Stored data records
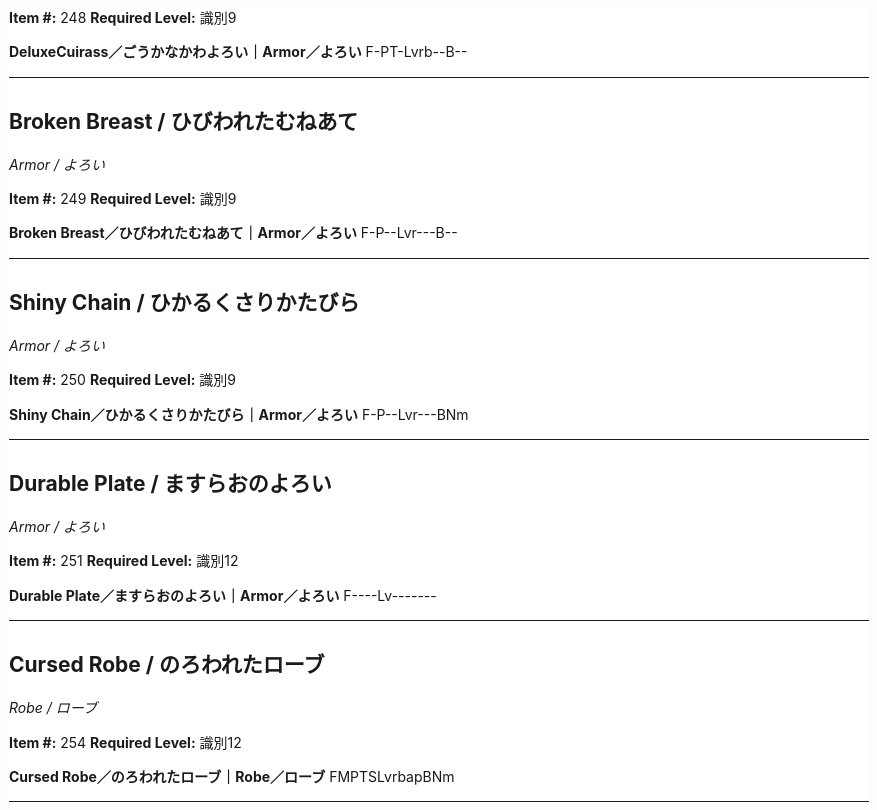 **Item #:** 248
**Required Level:** 識別9</TD>
<TD COLSPAN=8 NOWRAP><A NAME="248"></A><B>DeluxeCuirass／ごうかなかわよろい｜Armor／よろい</B></TD>
</TR><TR ALIGN="CENTER" VALIGN="MIDDLE">
<TD NOWRAP>F-PT-Lvrb--B--

---

## Broken Breast / ひびわれたむねあて
*Armor / よろい*

**Item #:** 249
**Required Level:** 識別9</TD>
<TD COLSPAN=8 NOWRAP><A NAME="249"></A><B>Broken Breast／ひびわれたむねあて｜Armor／よろい</B></TD>
</TR><TR ALIGN="CENTER" VALIGN="MIDDLE">
<TD NOWRAP>F-P--Lvr---B--

---

## Shiny Chain / ひかるくさりかたびら
*Armor / よろい*

**Item #:** 250
**Required Level:** 識別9</TD>
<TD COLSPAN=8 NOWRAP><A NAME="250"></A><B>Shiny Chain／ひかるくさりかたびら｜Armor／よろい</B></TD>
</TR><TR ALIGN="CENTER" VALIGN="MIDDLE">
<TD NOWRAP>F-P--Lvr---BNm

---

## Durable Plate / ますらおのよろい
*Armor / よろい*

**Item #:** 251
**Required Level:** 識別12</TD>
<TD COLSPAN=8 NOWRAP><A NAME="251"></A><B>Durable Plate／ますらおのよろい｜Armor／よろい</B></TD>
</TR><TR ALIGN="CENTER" VALIGN="MIDDLE">
<TD NOWRAP>F----Lv-------

---

## Cursed Robe / のろわれたローブ
*Robe / ローブ*

**Item #:** 254
**Required Level:** 識別12</TD>
<TD COLSPAN=8 NOWRAP><A NAME="254"></A><B>Cursed Robe／のろわれたローブ｜Robe／ローブ</B></TD>
</TR><TR ALIGN="CENTER" VALIGN="MIDDLE">
<TD NOWRAP>FMPTSLvrbapBNm

---
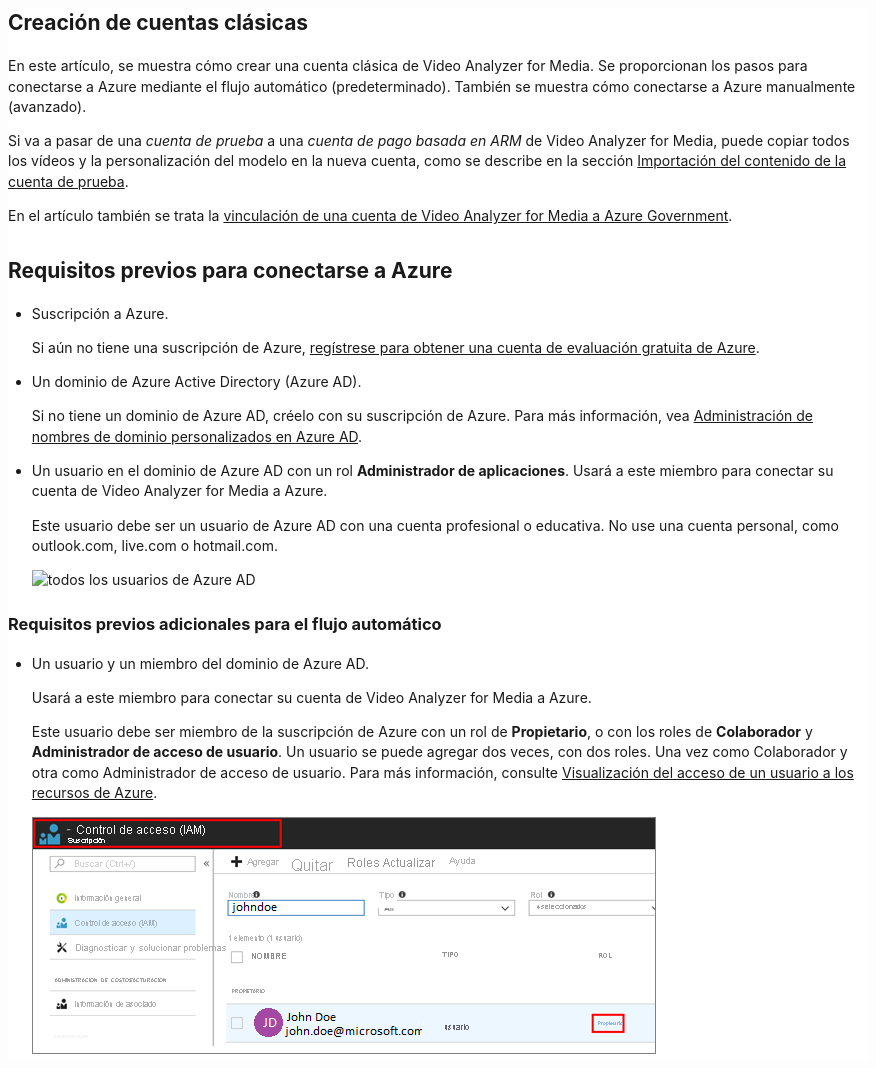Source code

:## <a name="how-to-create-classic-accounts"></a>Creación de cuentas clásicas
En este artículo, se muestra cómo crear una cuenta clásica de Video Analyzer for Media. Se proporcionan los pasos para conectarse a Azure mediante el flujo automático (predeterminado). También se muestra cómo conectarse a Azure manualmente (avanzado).

Si va a pasar de una *cuenta de prueba* a una *cuenta de pago basada en ARM* de Video Analyzer for Media, puede copiar todos los vídeos y la personalización del modelo en la nueva cuenta, como se describe en la sección [Importación del contenido de la cuenta de prueba](#import-your-content-from-the-trial-account).

En el artículo también se trata la [vinculación de una cuenta de Video Analyzer for Media a Azure Government](#video-analyzer-for-media-in-azure-government).

## <a name="prerequisites-for-connecting-to-azure"></a>Requisitos previos para conectarse a Azure

* Suscripción a Azure.

    Si aún no tiene una suscripción de Azure, [regístrese para obtener una cuenta de evaluación gratuita de Azure](https://azure.microsoft.com/free/).
* Un dominio de Azure Active Directory (Azure AD).

    Si no tiene un dominio de Azure AD, créelo con su suscripción de Azure. Para más información, vea [Administración de nombres de dominio personalizados en Azure AD](../../active-directory/enterprise-users/domains-manage.md).
* Un usuario en el dominio de Azure AD con un rol **Administrador de aplicaciones**. Usará a este miembro para conectar su cuenta de Video Analyzer for Media a Azure.

    Este usuario debe ser un usuario de Azure AD con una cuenta profesional o educativa. No use una cuenta personal, como outlook.com, live.com o hotmail.com.

    ![todos los usuarios de Azure AD](./media/create-account/all-aad-users.png)

### <a name="additional-prerequisites-for-automatic-flow"></a>Requisitos previos adicionales para el flujo automático

* Un usuario y un miembro del dominio de Azure AD.

    Usará a este miembro para conectar su cuenta de Video Analyzer for Media a Azure.

    Este usuario debe ser miembro de la suscripción de Azure con un rol de **Propietario**, o con los roles de **Colaborador** y **Administrador de acceso de usuario**. Un usuario se puede agregar dos veces, con dos roles. Una vez como Colaborador y otra como Administrador de acceso de usuario. Para más información, consulte [Visualización del acceso de un usuario a los recursos de Azure](../../role-based-access-control/check-access.md).

    ![control de acceso](./media/create-account/access-control-iam.png)
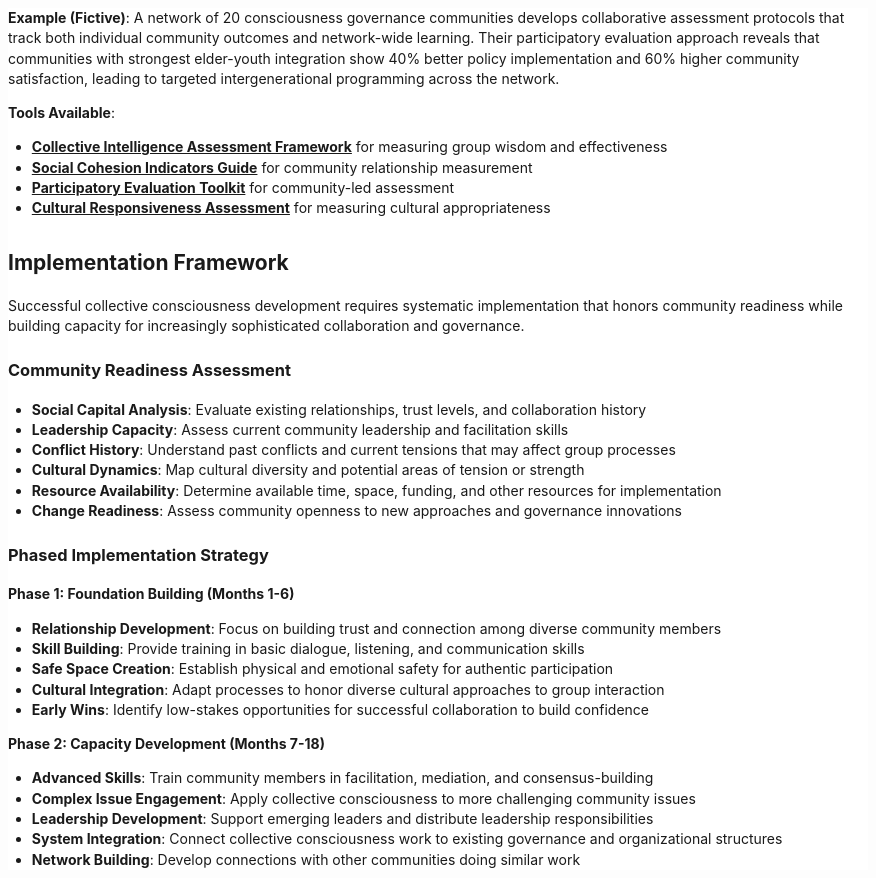 **Example (Fictive)**: A network of 20 consciousness governance communities develops collaborative assessment protocols that track both individual community outcomes and network-wide learning. Their participatory evaluation approach reveals that communities with strongest elder-youth integration show 40% better policy implementation and 60% higher community satisfaction, leading to targeted intergenerational programming across the network.

**Tools Available**:
- **[Collective Intelligence Assessment Framework](/framework/tools/consciousness/collective-intelligence-assessment-en.pdf)** for measuring group wisdom and effectiveness
- **[Social Cohesion Indicators Guide](/framework/tools/consciousness/social-cohesion-indicators-en.pdf)** for community relationship measurement
- **[Participatory Evaluation Toolkit](/framework/tools/consciousness/participatory-evaluation-toolkit-en.pdf)** for community-led assessment
- **[Cultural Responsiveness Assessment](/framework/tools/consciousness/cultural-responsiveness-assessment-en.pdf)** for measuring cultural appropriateness

## <a id="implementation-framework"></a>Implementation Framework

Successful collective consciousness development requires systematic implementation that honors community readiness while building capacity for increasingly sophisticated collaboration and governance.

### Community Readiness Assessment
- **Social Capital Analysis**: Evaluate existing relationships, trust levels, and collaboration history
- **Leadership Capacity**: Assess current community leadership and facilitation skills
- **Conflict History**: Understand past conflicts and current tensions that may affect group processes
- **Cultural Dynamics**: Map cultural diversity and potential areas of tension or strength
- **Resource Availability**: Determine available time, space, funding, and other resources for implementation
- **Change Readiness**: Assess community openness to new approaches and governance innovations

### Phased Implementation Strategy
**Phase 1: Foundation Building (Months 1-6)**
- **Relationship Development**: Focus on building trust and connection among diverse community members
- **Skill Building**: Provide training in basic dialogue, listening, and communication skills
- **Safe Space Creation**: Establish physical and emotional safety for authentic participation
- **Cultural Integration**: Adapt processes to honor diverse cultural approaches to group interaction
- **Early Wins**: Identify low-stakes opportunities for successful collaboration to build confidence

**Phase 2: Capacity Development (Months 7-18)**
- **Advanced Skills**: Train community members in facilitation, mediation, and consensus-building
- **Complex Issue Engagement**: Apply collective consciousness to more challenging community issues
- **Leadership Development**: Support emerging leaders and distribute leadership responsibilities
- **System Integration**: Connect collective consciousness work to existing governance and organizational structures
- **Network Building**: Develop connections with other communities doing similar work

Instructions to follow - Tally the lines in the items above that contain the word "Leadership" and report only the resulting number.

Task solution - 2